---------- Dataset excerpt

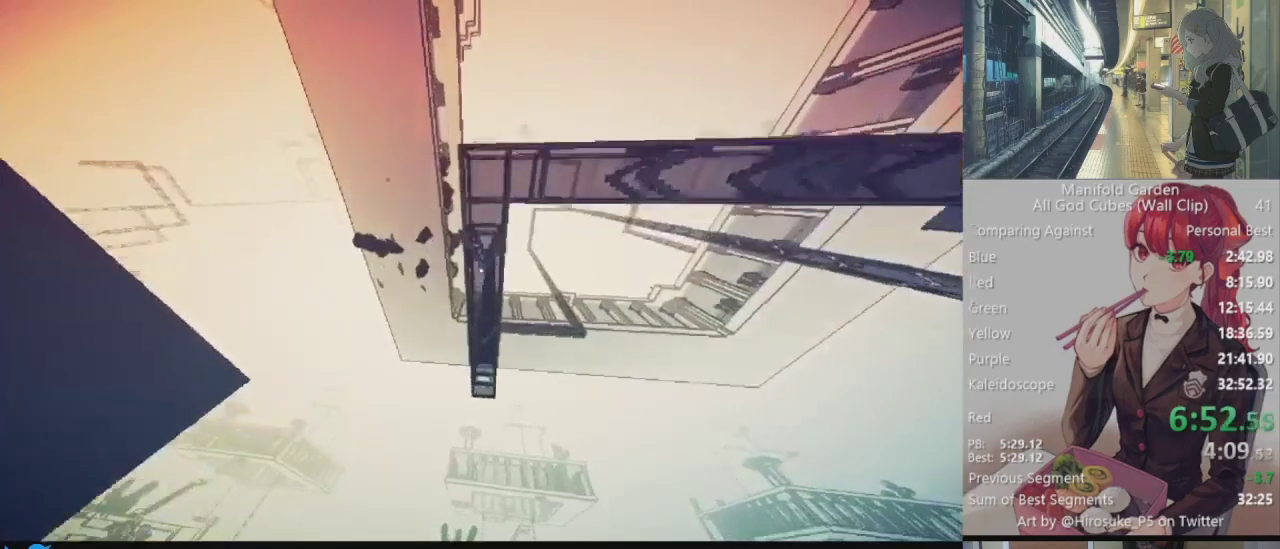
{"keys": ["shift"], "mouse": ["right"], "events": [[433, "mouse_right", "down"], [483, "w", "up"]]}
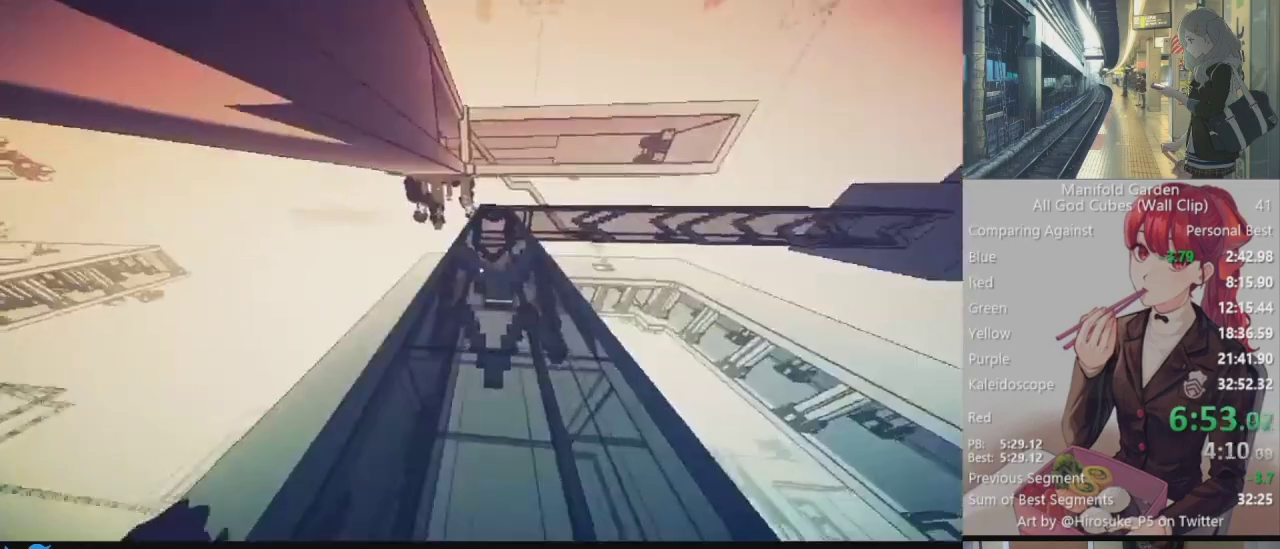
{"keys": ["shift"], "mouse": [], "events": [[33, "mouse_right", "up"]]}
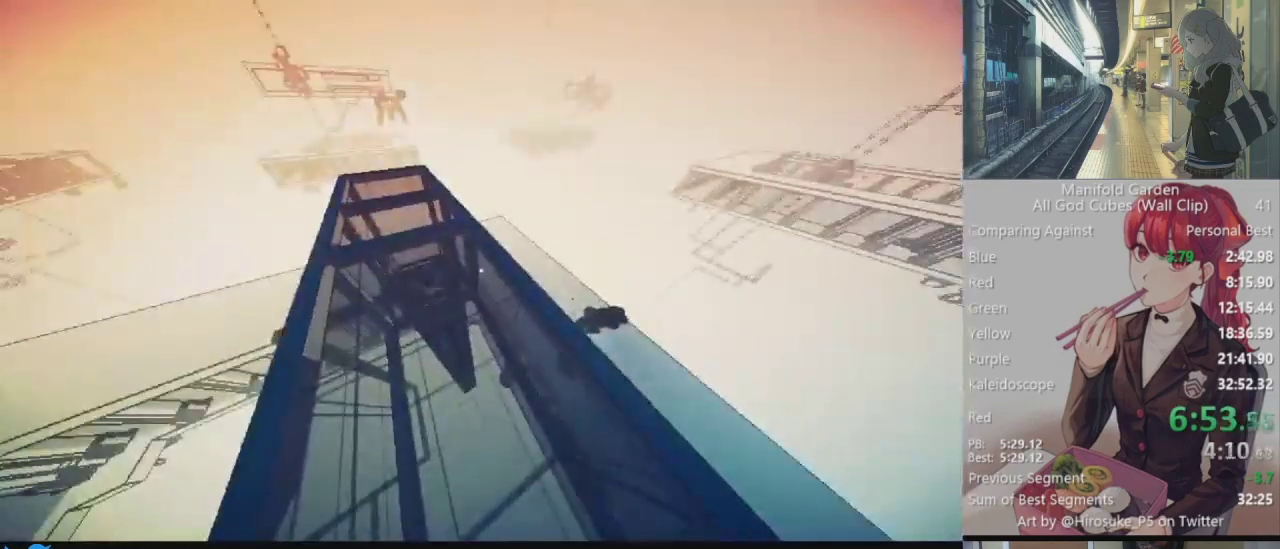
{"keys": ["shift"], "mouse": [], "events": []}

--------------------

### Task item
Your answer must be an exact copy of the data above, minus its pictures.

### Response area
{"keys": ["shift"], "mouse": ["right"], "events": [[433, "mouse_right", "down"], [483, "w", "up"]]}
{"keys": ["shift"], "mouse": [], "events": [[33, "mouse_right", "up"]]}
{"keys": ["shift"], "mouse": [], "events": []}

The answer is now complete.